Monday, October 6, 2014

Ebola infecting five new people every hour in Sierra Leone, new figures show

Nowa Paye, 9, is taken to an ambulance after showing signs of the Ebola infection in the village of Freeman Reserve Liberia.
Nowa Paye, 9, is taken to an ambulance after showing signs of the Ebola infection in the village of Freeman Reserve Liberia. Photograph: Jerome Delay/AP
Ebola is spreading at the rate of five new cases an hour in Sierra Leone, according to figures released as world leaders and experts on disease control gathered in London to discuss the outbreak.

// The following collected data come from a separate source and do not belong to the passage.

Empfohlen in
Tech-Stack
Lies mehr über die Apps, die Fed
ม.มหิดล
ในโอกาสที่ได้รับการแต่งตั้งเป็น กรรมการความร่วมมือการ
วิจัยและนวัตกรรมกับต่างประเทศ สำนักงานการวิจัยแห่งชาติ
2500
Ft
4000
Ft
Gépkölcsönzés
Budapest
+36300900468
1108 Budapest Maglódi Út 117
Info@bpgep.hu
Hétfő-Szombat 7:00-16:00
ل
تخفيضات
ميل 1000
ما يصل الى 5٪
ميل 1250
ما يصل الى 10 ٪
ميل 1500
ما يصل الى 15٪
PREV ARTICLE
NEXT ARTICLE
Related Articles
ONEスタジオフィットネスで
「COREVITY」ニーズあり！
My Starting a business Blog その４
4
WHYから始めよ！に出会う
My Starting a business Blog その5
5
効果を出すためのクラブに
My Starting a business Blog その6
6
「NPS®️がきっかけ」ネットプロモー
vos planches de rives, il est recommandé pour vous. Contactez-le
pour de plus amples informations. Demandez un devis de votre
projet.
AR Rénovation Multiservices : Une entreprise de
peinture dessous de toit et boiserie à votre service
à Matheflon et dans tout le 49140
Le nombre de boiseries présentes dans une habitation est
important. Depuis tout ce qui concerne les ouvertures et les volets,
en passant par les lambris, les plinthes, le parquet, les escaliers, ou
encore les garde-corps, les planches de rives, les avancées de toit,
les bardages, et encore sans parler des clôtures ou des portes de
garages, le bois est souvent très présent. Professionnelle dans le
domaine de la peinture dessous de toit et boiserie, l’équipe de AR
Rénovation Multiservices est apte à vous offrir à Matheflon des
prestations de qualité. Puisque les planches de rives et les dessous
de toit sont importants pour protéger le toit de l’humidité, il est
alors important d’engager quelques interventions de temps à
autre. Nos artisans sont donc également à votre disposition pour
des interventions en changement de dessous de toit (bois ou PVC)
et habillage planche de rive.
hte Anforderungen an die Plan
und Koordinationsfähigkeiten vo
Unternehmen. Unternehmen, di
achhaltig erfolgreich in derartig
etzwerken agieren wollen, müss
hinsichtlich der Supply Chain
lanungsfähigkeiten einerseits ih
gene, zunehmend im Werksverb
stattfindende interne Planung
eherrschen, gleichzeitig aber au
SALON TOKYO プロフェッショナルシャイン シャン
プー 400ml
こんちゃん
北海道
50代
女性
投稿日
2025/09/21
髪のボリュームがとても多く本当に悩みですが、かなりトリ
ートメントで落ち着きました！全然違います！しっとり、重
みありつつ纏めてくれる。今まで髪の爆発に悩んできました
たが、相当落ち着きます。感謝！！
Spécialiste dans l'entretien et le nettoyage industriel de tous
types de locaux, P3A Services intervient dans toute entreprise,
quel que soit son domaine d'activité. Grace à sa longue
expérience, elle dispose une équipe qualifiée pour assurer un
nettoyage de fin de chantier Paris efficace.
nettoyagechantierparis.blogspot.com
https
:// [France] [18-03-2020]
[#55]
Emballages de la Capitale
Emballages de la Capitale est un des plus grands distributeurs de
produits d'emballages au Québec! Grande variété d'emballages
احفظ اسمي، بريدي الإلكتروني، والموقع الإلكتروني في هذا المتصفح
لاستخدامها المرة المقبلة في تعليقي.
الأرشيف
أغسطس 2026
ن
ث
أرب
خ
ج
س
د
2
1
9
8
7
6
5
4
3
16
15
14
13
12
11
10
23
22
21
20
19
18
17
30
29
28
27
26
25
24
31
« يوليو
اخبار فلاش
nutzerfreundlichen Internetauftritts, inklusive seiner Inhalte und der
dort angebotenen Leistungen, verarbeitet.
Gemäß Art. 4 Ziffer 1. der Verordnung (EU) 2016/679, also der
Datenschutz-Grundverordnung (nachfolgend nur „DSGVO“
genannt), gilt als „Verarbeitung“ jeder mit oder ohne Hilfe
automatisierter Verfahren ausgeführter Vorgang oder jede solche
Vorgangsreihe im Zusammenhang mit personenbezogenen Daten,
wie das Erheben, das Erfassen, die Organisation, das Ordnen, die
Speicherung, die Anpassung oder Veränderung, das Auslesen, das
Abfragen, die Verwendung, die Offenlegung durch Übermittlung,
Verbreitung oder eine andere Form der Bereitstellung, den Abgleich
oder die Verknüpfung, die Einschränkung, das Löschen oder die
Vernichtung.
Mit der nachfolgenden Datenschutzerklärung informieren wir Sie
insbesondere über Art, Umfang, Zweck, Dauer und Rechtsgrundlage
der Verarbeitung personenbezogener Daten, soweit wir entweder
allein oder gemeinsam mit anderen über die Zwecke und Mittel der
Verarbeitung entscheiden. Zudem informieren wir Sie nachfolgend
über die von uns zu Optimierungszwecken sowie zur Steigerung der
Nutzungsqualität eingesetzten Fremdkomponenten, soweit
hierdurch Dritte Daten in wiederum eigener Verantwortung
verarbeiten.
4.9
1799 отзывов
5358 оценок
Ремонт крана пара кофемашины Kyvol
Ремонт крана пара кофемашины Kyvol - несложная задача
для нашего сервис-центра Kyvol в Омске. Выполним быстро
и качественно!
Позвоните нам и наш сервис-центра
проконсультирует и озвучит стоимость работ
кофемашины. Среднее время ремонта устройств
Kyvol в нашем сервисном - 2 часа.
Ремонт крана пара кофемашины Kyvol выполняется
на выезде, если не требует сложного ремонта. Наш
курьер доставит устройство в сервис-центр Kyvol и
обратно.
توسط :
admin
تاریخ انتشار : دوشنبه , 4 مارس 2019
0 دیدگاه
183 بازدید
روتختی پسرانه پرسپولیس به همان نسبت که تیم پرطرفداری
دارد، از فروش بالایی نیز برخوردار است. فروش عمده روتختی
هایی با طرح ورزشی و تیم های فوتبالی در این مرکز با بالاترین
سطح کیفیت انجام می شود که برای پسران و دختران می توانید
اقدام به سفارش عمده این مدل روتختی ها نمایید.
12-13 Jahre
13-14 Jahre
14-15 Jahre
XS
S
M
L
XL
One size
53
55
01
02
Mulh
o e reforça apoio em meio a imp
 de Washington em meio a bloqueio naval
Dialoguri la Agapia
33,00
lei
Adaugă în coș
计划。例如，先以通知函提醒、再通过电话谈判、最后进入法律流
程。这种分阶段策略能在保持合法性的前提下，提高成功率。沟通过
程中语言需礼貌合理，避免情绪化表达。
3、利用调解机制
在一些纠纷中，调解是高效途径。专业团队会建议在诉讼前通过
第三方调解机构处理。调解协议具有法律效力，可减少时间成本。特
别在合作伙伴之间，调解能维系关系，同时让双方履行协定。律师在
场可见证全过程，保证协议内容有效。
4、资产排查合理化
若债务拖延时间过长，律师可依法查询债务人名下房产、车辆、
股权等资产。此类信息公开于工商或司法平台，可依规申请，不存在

The figures from Save the Children showed there were 765 new cases last week in the west African country alone, but only 327 hospital beds to treat infected patients. The charity said the “terrifying” rate of the spread of the disease was outstripping medical supplies and threatened a breakdown of Sierra Leone’s already fragile health system.

The rate of spread of the deadly virus is projected to double to 10 people an hour in the country before the end of October, Save the Children said.


The UN said the spread of the disease in neighbouring Liberia was just as alarming and called for a massive international response to prevent the outbreak wreaking havoc in west Africa and beyond. Speaking from Liberia, Anthony Banbury, the head of a new UN Mission for Ebola Emergency Response, said: “It is fairly similar in Liberia. The disease is spreading very rapidly – cases doubling every 20 days.”

Interviewed on BBC Radio 4’s Today programme, Banbury said: “The disease has reached every county of Liberia. It is clear that the international community has to have a rapid and very strong response to get this disease under control before it wreaks much more massive havoc in these countries and possibly other ones.”

The first patient to be diagnosed with Ebola outside of Africa told medical staff in the US that he had recently travelled to Liberia.

Banbury added: “We now need a very massive international response, that combines health interventions, big logistics as well as mass community mobilisation – getting information out to very remote villages, explaining to them how to protect themselves against the disease and what to do if someone falls sick.”